Crew III, J. Appeal (transferred to this Court by order of the Appellate Division, Second Department) from an order of the Supreme Court (Ingrassia, J.), entered July 21, 1993 in Westchester County, which granted defendants’ motion for summary judgment dismissing the complaint.
On November 25, 1988, plaintiff Mattie Perelman (hereinafter plaintiff) rented ski equipment from defendant Snowbird Ski Shop, Inc. at which time she signed a rental agreement. The one-page agreement was entitled, in bold print, " ’rental agreement and release of liability’ ” and contained the notation ” ’please read carefully before signing’ ”. The agreement provided that plaintiff released Snowbird from all liability for injuries resulting from Snowbird’s negligence in maintaining, selecting, mounting or adjusting the ski equipment.
On December 18, 1988, while skiing at Ski Windham, plaintiff fell; her ski boot binding failed to release and she injured her left knee. Thereafter, plaintiff and her husband, derivatively, commenced this action alleging that Snowbird was negligent in ’’recommending, selecting, fitting, adjusting and setting the ski-boot-binding system”. Defendants moved for summary judgment dismissing the complaint, which motion was granted, and this appeal ensued.
Plaintiff urges that she did not read the rental agreement prior to signing it and, therefore, did not have the requisite intent to enter into the agreement, including the release of liability provision. We disagree. It is well established that one is under an obligation to read a document before signing it and, generally, cannot avoid the effect of a release contained *810therein upon the ground that he or she did not read the document or know of its contents (see, e.g., Martino v Kaschak, 208 AD2d 698, 698-699). Accordingly, the fact that plaintiff may not have read the rental agreement before signing it and did not intend to release anyone from liability does not vitiate the agreement, and plaintiffs are bound by its terms (see, Sofio v Hughes, 162 AD2d 518, 519, Iv denied 76 NY2d 712).
We also reject plaintiffs’ contention that the release is void pursuant to the terms of General Obligations Law § 5-326. That provision provides that an agreement entered into between the owner of a pool, gymnasium, place of amusement or recreation or similar establishment and the user of such facilities, pursuant to which the owner exempts himself or herself from liability resulting from negligence, is void as against public policy. Quite simply, Snowbird is a retail establishment that rents and sells ski equipment and accessories; it is not a place of amusement or similar establishment contemplated by General Obligations Law § 5-326.

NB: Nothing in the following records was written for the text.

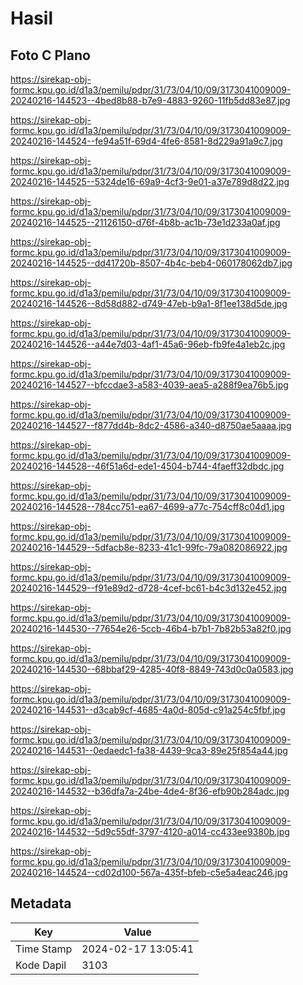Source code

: # Hasil

## Foto C Plano

https://sirekap-obj-formc.kpu.go.id/d1a3/pemilu/pdpr/31/73/04/10/09/3173041009009-20240216-144523--4bed8b88-b7e9-4883-9260-11fb5dd83e87.jpg

https://sirekap-obj-formc.kpu.go.id/d1a3/pemilu/pdpr/31/73/04/10/09/3173041009009-20240216-144524--fe94a51f-69d4-4fe6-8581-8d229a91a9c7.jpg

https://sirekap-obj-formc.kpu.go.id/d1a3/pemilu/pdpr/31/73/04/10/09/3173041009009-20240216-144525--5324de16-69a9-4cf3-9e01-a37e789d8d22.jpg

https://sirekap-obj-formc.kpu.go.id/d1a3/pemilu/pdpr/31/73/04/10/09/3173041009009-20240216-144525--21126150-d76f-4b8b-ac1b-73e1d233a0af.jpg

https://sirekap-obj-formc.kpu.go.id/d1a3/pemilu/pdpr/31/73/04/10/09/3173041009009-20240216-144525--dd41720b-8507-4b4c-beb4-060178062db7.jpg

https://sirekap-obj-formc.kpu.go.id/d1a3/pemilu/pdpr/31/73/04/10/09/3173041009009-20240216-144526--8d58d882-d749-47eb-b9a1-8f1ee138d5de.jpg

https://sirekap-obj-formc.kpu.go.id/d1a3/pemilu/pdpr/31/73/04/10/09/3173041009009-20240216-144526--a44e7d03-4af1-45a6-96eb-fb9fe4a1eb2c.jpg

https://sirekap-obj-formc.kpu.go.id/d1a3/pemilu/pdpr/31/73/04/10/09/3173041009009-20240216-144527--bfccdae3-a583-4039-aea5-a288f9ea76b5.jpg

https://sirekap-obj-formc.kpu.go.id/d1a3/pemilu/pdpr/31/73/04/10/09/3173041009009-20240216-144527--f877dd4b-8dc2-4586-a340-d8750ae5aaaa.jpg

https://sirekap-obj-formc.kpu.go.id/d1a3/pemilu/pdpr/31/73/04/10/09/3173041009009-20240216-144528--46f51a6d-ede1-4504-b744-4faeff32dbdc.jpg

https://sirekap-obj-formc.kpu.go.id/d1a3/pemilu/pdpr/31/73/04/10/09/3173041009009-20240216-144528--784cc751-ea67-4699-a77c-754cff8c04d1.jpg

https://sirekap-obj-formc.kpu.go.id/d1a3/pemilu/pdpr/31/73/04/10/09/3173041009009-20240216-144529--5dfacb8e-8233-41c1-99fc-79a082086922.jpg

https://sirekap-obj-formc.kpu.go.id/d1a3/pemilu/pdpr/31/73/04/10/09/3173041009009-20240216-144529--f91e89d2-d728-4cef-bc61-b4c3d132e452.jpg

https://sirekap-obj-formc.kpu.go.id/d1a3/pemilu/pdpr/31/73/04/10/09/3173041009009-20240216-144530--77654e26-5ccb-46b4-b7b1-7b82b53a82f0.jpg

https://sirekap-obj-formc.kpu.go.id/d1a3/pemilu/pdpr/31/73/04/10/09/3173041009009-20240216-144530--68bbaf29-4285-40f8-8849-743d0c0a0583.jpg

https://sirekap-obj-formc.kpu.go.id/d1a3/pemilu/pdpr/31/73/04/10/09/3173041009009-20240216-144531--d3cab9cf-4685-4a0d-805d-c91a254c5fbf.jpg

https://sirekap-obj-formc.kpu.go.id/d1a3/pemilu/pdpr/31/73/04/10/09/3173041009009-20240216-144531--0edaedc1-fa38-4439-9ca3-89e25f854a44.jpg

https://sirekap-obj-formc.kpu.go.id/d1a3/pemilu/pdpr/31/73/04/10/09/3173041009009-20240216-144532--b36dfa7a-24be-4de4-8f36-efb90b284adc.jpg

https://sirekap-obj-formc.kpu.go.id/d1a3/pemilu/pdpr/31/73/04/10/09/3173041009009-20240216-144532--5d9c55df-3797-4120-a014-cc433ee9380b.jpg

https://sirekap-obj-formc.kpu.go.id/d1a3/pemilu/pdpr/31/73/04/10/09/3173041009009-20240216-144524--cd02d100-567a-435f-bfeb-c5e5a4eac246.jpg


## Metadata

| Key        | Value               |
| ---------- | ------------------- |
| Time Stamp | 2024-02-17 13:05:41 |
| Kode Dapil | 3103                |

Finally, we reject plaintiffs’ assertion that defendants’ motion for summary judgment should have been denied because it is based upon an unpleaded defense. It is clear that "summary judgment may be granted on an unpleaded affirmative defense so long as the opposing party is not surprised or prejudiced” (Memorial Hasp, v Baumann, 100 AD2d 701). Here, while defendants’ answer did not include release as an affirmative defense, the record reveals that plaintiffs were aware of defendants’ reliance upon the release provision in that plaintiff was specifically asked about the rental agreement at her examination before trial. Furthermore, the defense was the principal ground relied upon by defendants in support of their summary judgment motion and the merits of this defense were argued by plaintiffs. Additionally, the alleged prejudice asserted on appeal was not raised in plaintiffs’ affidavits before Supreme Court and, thus, plaintiffs have failed to submit any proof in admissible form demonstrating the alleged prejudice.
Mercure, J. P., Yesawich Jr., Peters and Spain, JJ., concur. Ordered that the order is affirmed, with costs.